Por isso, os direitos já definidos não podem ser afectados.
O que se afigura estar de acordo com o disposto na 1ª parte do nº 2 do art. 12º do CC, onde se dispõe que «Quando a lei dispõe (…) sobre (…) quaisquer factos ou sobre os seus efeitos, entende-se, em caso de dúvida, que só visa os factos novos».
Com efeito, uma lei que, posteriormente à constituição da PH, altere a definição legal acerca daquilo que é parte comum do edifício ou parte individual de um edifício construído em regime de propriedade horizontal, versa sobre um facto, ou seja, sobre a construção de um edifício com determinadas características, que o tornam apto para a constituição da PH, e versa também sobre os efeitos desse facto, isto é, sobre que partes do edifício são obrigatoriamente comuns, individuais ou livremente submetidas pelo título a uma destas situações jurídicas, pelo que a nova lei só se aplica às situações factuais que surjam após a sua vigência.

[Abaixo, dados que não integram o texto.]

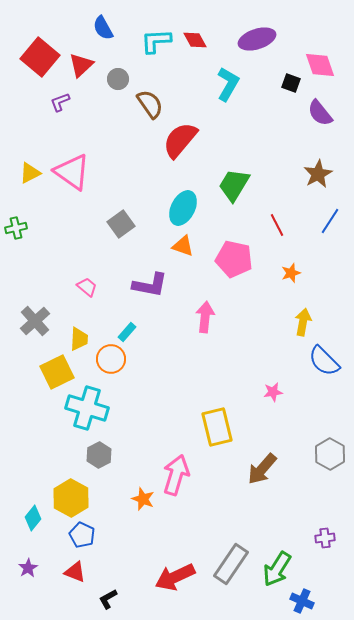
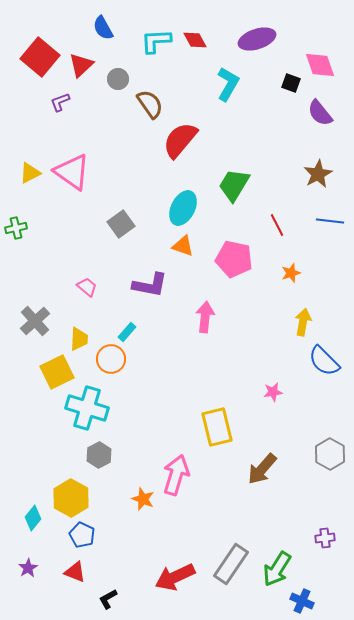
blue line at (330, 221): rotated 64 degrees clockwise
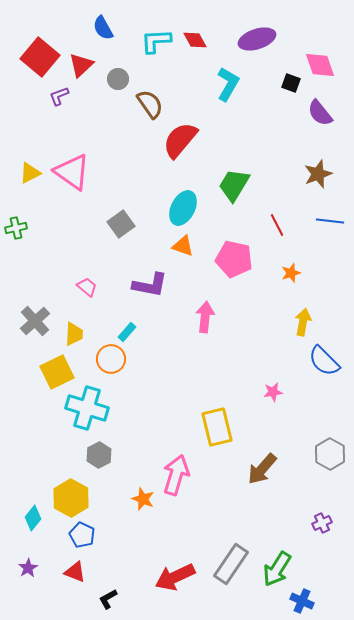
purple L-shape at (60, 102): moved 1 px left, 6 px up
brown star at (318, 174): rotated 8 degrees clockwise
yellow trapezoid at (79, 339): moved 5 px left, 5 px up
purple cross at (325, 538): moved 3 px left, 15 px up; rotated 18 degrees counterclockwise
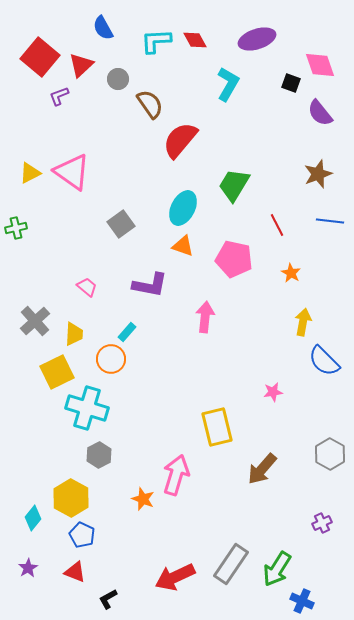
orange star at (291, 273): rotated 24 degrees counterclockwise
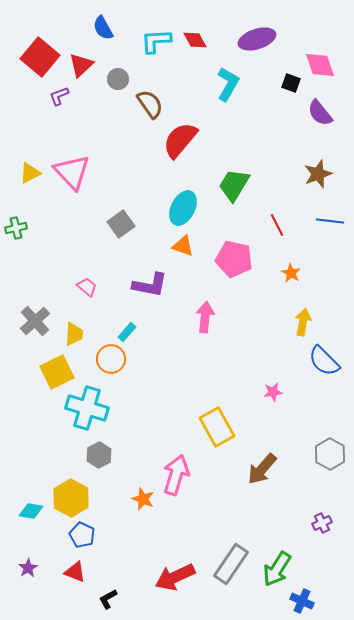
pink triangle at (72, 172): rotated 12 degrees clockwise
yellow rectangle at (217, 427): rotated 15 degrees counterclockwise
cyan diamond at (33, 518): moved 2 px left, 7 px up; rotated 60 degrees clockwise
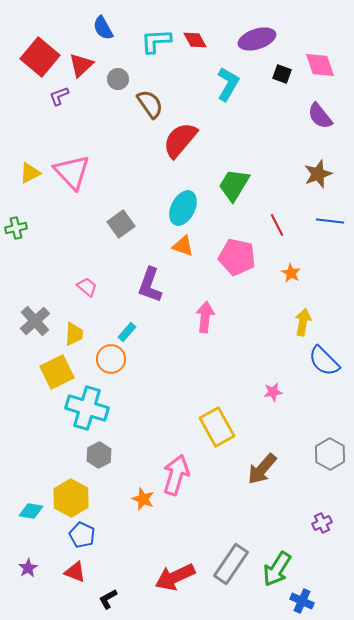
black square at (291, 83): moved 9 px left, 9 px up
purple semicircle at (320, 113): moved 3 px down
pink pentagon at (234, 259): moved 3 px right, 2 px up
purple L-shape at (150, 285): rotated 99 degrees clockwise
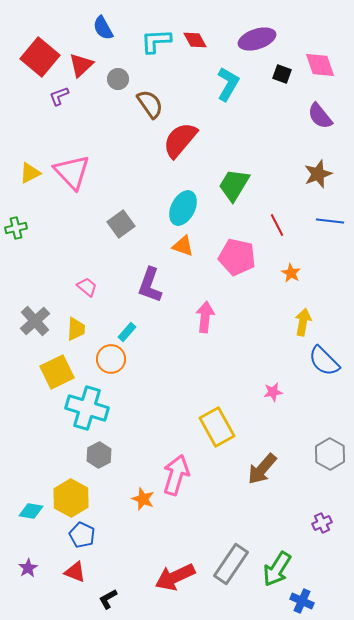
yellow trapezoid at (74, 334): moved 2 px right, 5 px up
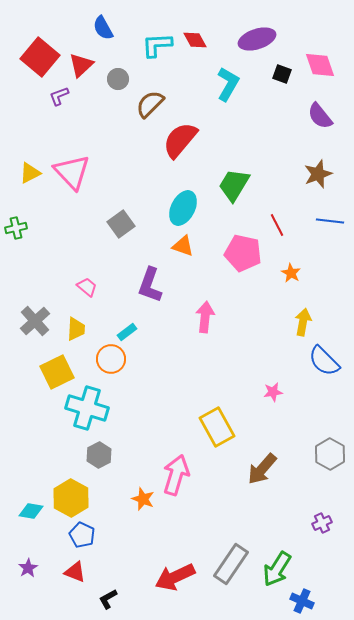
cyan L-shape at (156, 41): moved 1 px right, 4 px down
brown semicircle at (150, 104): rotated 100 degrees counterclockwise
pink pentagon at (237, 257): moved 6 px right, 4 px up
cyan rectangle at (127, 332): rotated 12 degrees clockwise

Nesta factualidade, existe uma alteração legislativa no que respeita ao art. 1421º do CC onde se definem quais são as partes comuns do edifício submetido ao regime da PH.
Até 1994, a al. b) do nº 1 do art. 1421º do CC, dispunha que eram comuns «O telhado ou os terraços de cobertura, ainda que destinados ao uso do último pavimento»”. Posteriormente, o DL nº 267/94, de 25/10, reformulou esta norma, a qual passou a ter a seguinte redacção: «O telhado ou os terraços de cobertura, ainda que destinados ao uso de qualquer fracção.»
Face à actual redacção da al. b) do nº 1 do art. 1421º, do CC, não existem quaisquer dúvidas no sentido de que os terraços são partes comuns, desde logo por se as fracções destinadas a habitação, beneficiam do uso do terraço que se situa imediatamente por cima de outras fracções, e que, por sua vez, lhes serve de cobertura.
Porém, a lei à luz da qual tem de se verificar se o terraço é parte comum ou individual, será a lei em vigor à data da constituição da PH e tal lei tanto pode ser a que resulta da redacção primitiva do Código Civil de 1996, por a constituição da propriedade ter ocorrido antes da data de entrada em vigor do DL 268/94 de 25/10, como a nova redacção introduzida por este diploma legal.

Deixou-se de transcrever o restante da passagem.